Tentar desvendar uma propriedade de meio bilhão de dólares é uma tarefa formidável, mesmo nas melhores circunstâncias. Foi ainda mais difícil dado o código de silêncio que ainda envolvia o financista morto. Muitos dos funcionários de Epstein haviam assinado acordos de confidencialidade. Alguns alertaram os advogados da propriedade assim que os investigadores entraram em contato. Em Little St. Jeff, os jardineiros evitaram o contato visual quando as autoridades se aproximaram.

George mesma viajou para Little St. Jeff. Ela ainda não consegue afastar a sensação absurda de ver uma cadeira de dentista dentro da vila de luxo na ilha.

No final, a propriedade de Epstein se resolveu. As outras batalhas logo viriam.
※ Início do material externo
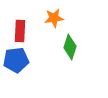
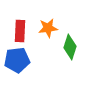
orange star: moved 6 px left, 10 px down
blue pentagon: moved 1 px right
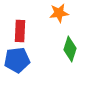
orange star: moved 11 px right, 15 px up
green diamond: moved 2 px down
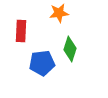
red rectangle: moved 1 px right
blue pentagon: moved 25 px right, 3 px down
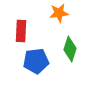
blue pentagon: moved 6 px left, 2 px up
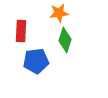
green diamond: moved 5 px left, 9 px up
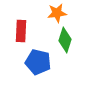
orange star: moved 2 px left
blue pentagon: moved 2 px right, 1 px down; rotated 20 degrees clockwise
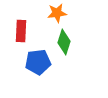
green diamond: moved 1 px left, 2 px down
blue pentagon: rotated 20 degrees counterclockwise
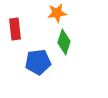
red rectangle: moved 6 px left, 2 px up; rotated 10 degrees counterclockwise
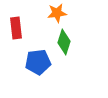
red rectangle: moved 1 px right, 1 px up
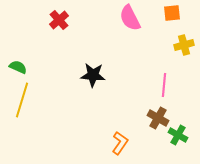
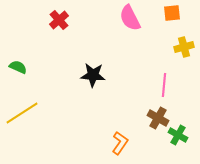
yellow cross: moved 2 px down
yellow line: moved 13 px down; rotated 40 degrees clockwise
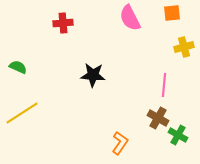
red cross: moved 4 px right, 3 px down; rotated 36 degrees clockwise
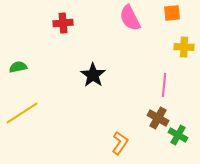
yellow cross: rotated 18 degrees clockwise
green semicircle: rotated 36 degrees counterclockwise
black star: rotated 30 degrees clockwise
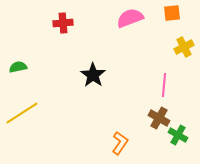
pink semicircle: rotated 96 degrees clockwise
yellow cross: rotated 30 degrees counterclockwise
brown cross: moved 1 px right
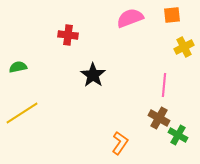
orange square: moved 2 px down
red cross: moved 5 px right, 12 px down; rotated 12 degrees clockwise
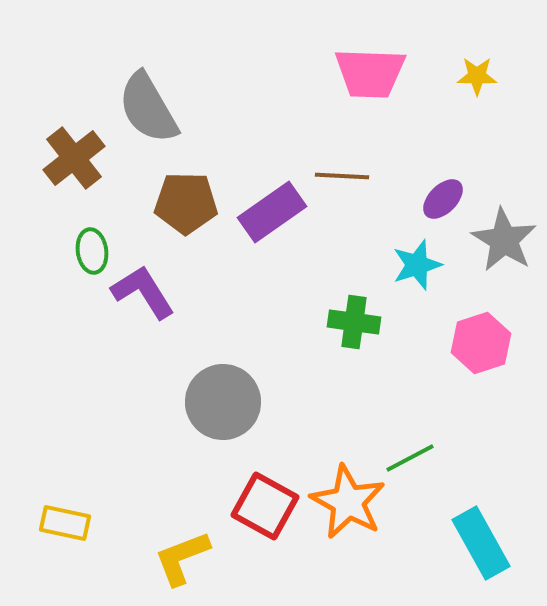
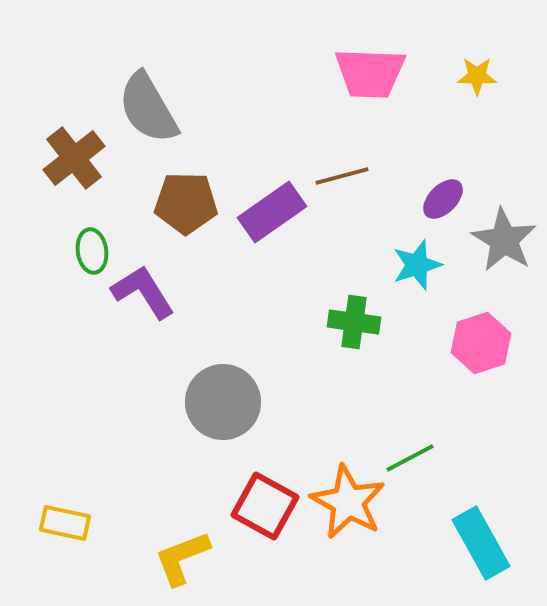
brown line: rotated 18 degrees counterclockwise
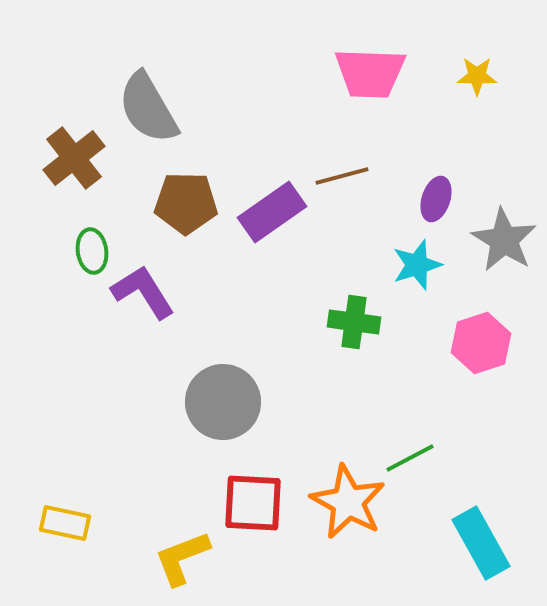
purple ellipse: moved 7 px left; rotated 27 degrees counterclockwise
red square: moved 12 px left, 3 px up; rotated 26 degrees counterclockwise
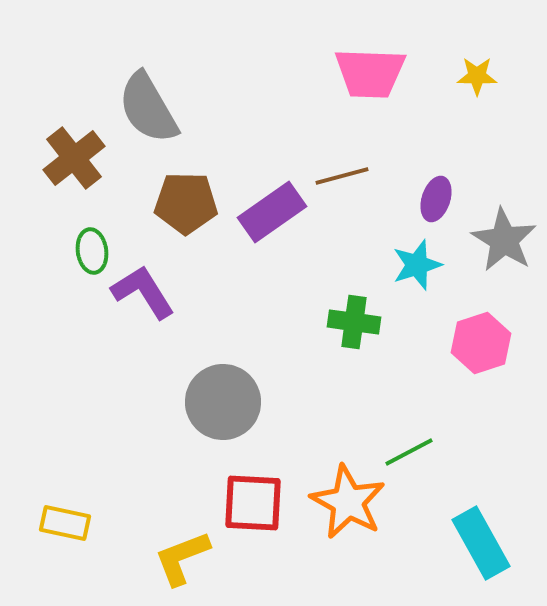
green line: moved 1 px left, 6 px up
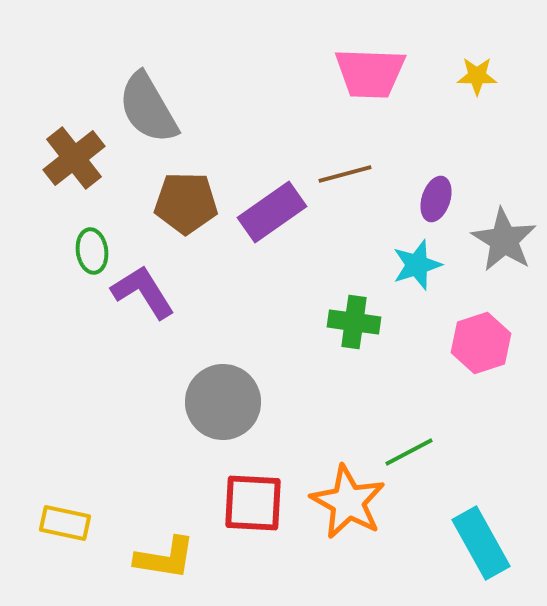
brown line: moved 3 px right, 2 px up
yellow L-shape: moved 17 px left; rotated 150 degrees counterclockwise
George não teve muito tempo para comemorar. Quatro semanas depois daquele acordo ser fechado – e quatro dias depois de George entrar com a ação contra o JPMorgan – a notícia oficial chegou do Gabinete do Governador.

Era véspera de Ano Novo. George estava cozinhando callaloo, verduras caribenhas, na casa de seu pai. Um oficial de segurança chegou à porta e entregou-lhe uma carta.

Denise George, a 16ª procuradora-geral das Ilhas Virgens dos EUA, havia sido sumariamente demitida.